──────── Document extract ────────
That warmth is the record’s biggest asset. “Appaloosa” is the standout, all rich fuzz and high-definition riffing over a precise, knurly bass, the master left dynamic enough to let the groove actually move, and across the album the band lean into a comfortable, mid-paced heaviness that owes as much to Kyuss and the desert as to doom. When they settle into a groove, like the rolling crunch of “A Brand New Grave”, they are genuinely good company.

Where it stumbles is in the low end. The mix is warm but cluttered, and on several tracks the low mids pile up around the bass until the guitars lose their definition and the whole picture goes a little muddy. “Holy Water” and “Avetrana” both feel like the bottom of the mix is fighting itself. A cleaner low end would let these riffs breathe the way the dynamics already do. It is a production quibble rather than a songwriting one, but across ten tracks the murk adds up.

None of which spoils the good time. State of Joyful Lightness is a warm, riff-first stoner record made by a band who clearly love the form, and for anyone who likes the earthy, un-glossy end of the genre there is plenty here to nod along to. Turn it up, let the fuzz do its work, and forgive the mud.

State of Joyful Lightness is warm, earthy stoner rock recorded for a live-in-the-room feel, and refreshingly free of loudness-war crushing: the dynamics breathe, the drums are organically miked, and a growling, dominant fuzz bass drives most of the record. “Appaloosa” is the best-sounding track, rich fuzz and defined riffing over a precise bass. The recurring limitation is the low end, where several tracks (Avetrana, Holy Water, A Brand New Grave) pile up the low mids around 250 Hz until the bass masks the guitars and the picture turns muddy. The warmth and groove are the strength, the cluttered low end the main thing holding the clarity back.
──────── Information supplied ────────
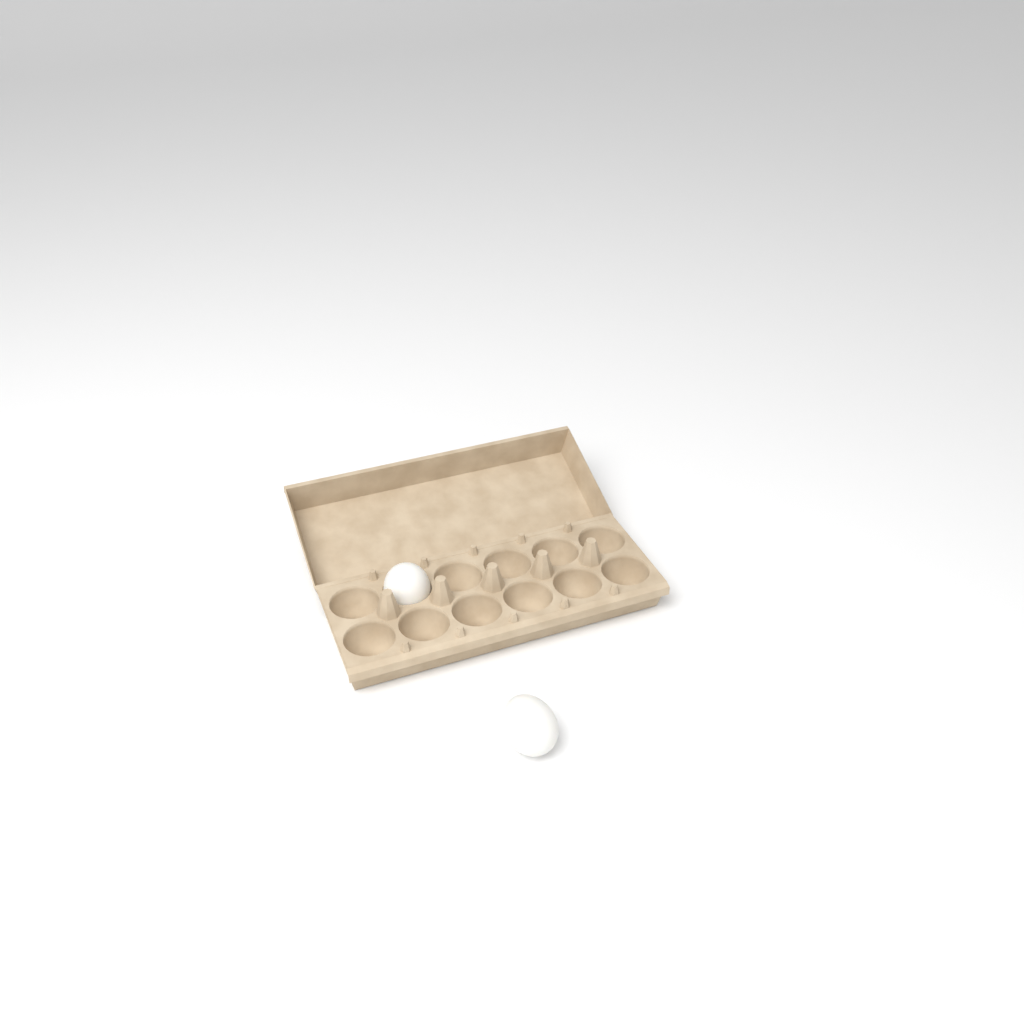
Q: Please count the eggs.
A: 2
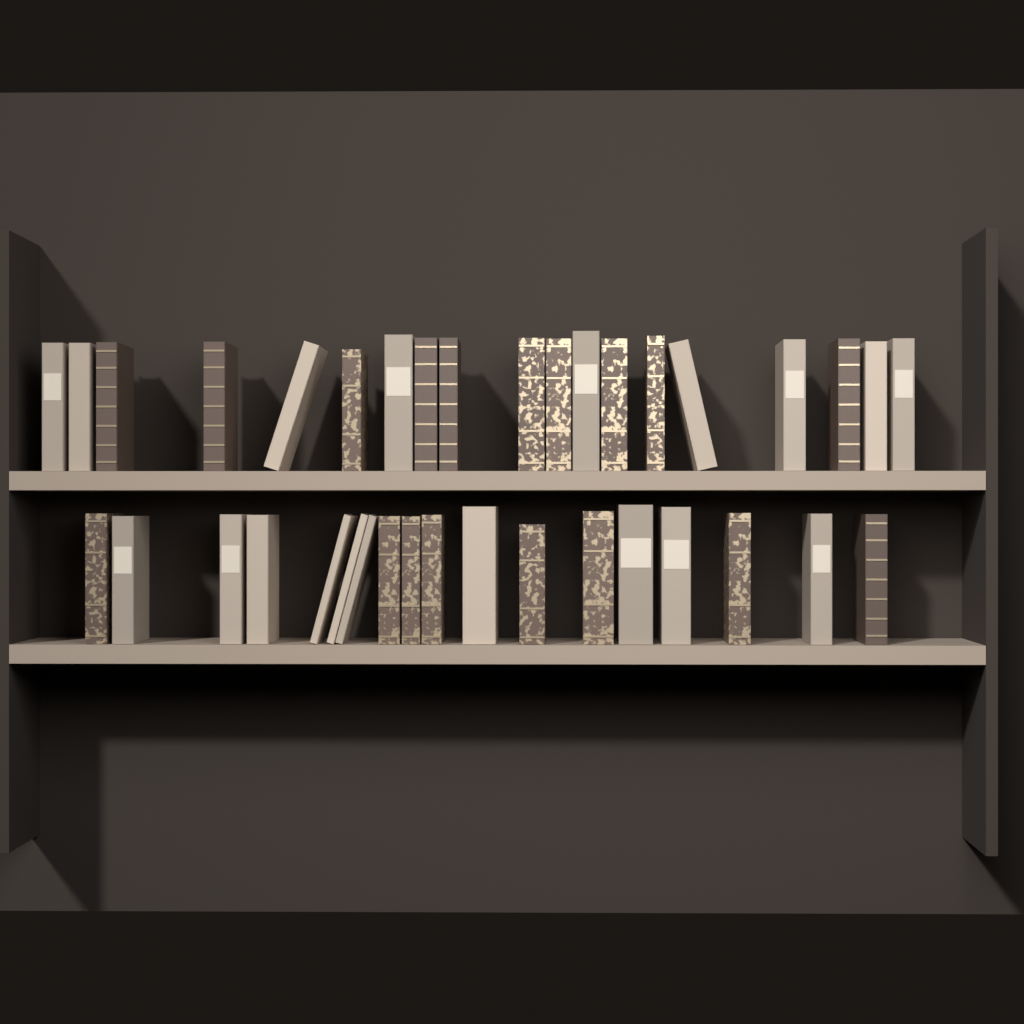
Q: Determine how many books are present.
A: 37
────────
**Job:**
Summarize the album review above in two sentences.

**Answer to this problem:**
State of Joyful Lightness is a warm, riff-first stoner rock record with breathing dynamics, a dominant fuzz bass, and a standout track in "Appaloosa," which sets rich fuzz and defined riffing over a precise bass. Its main weakness is a cluttered low end, where the low mids pile up around the bass until the guitars lose definition and tracks such as "Holy Water" and "Avetrana" turn muddy, though the flaw does not spoil the record's good time.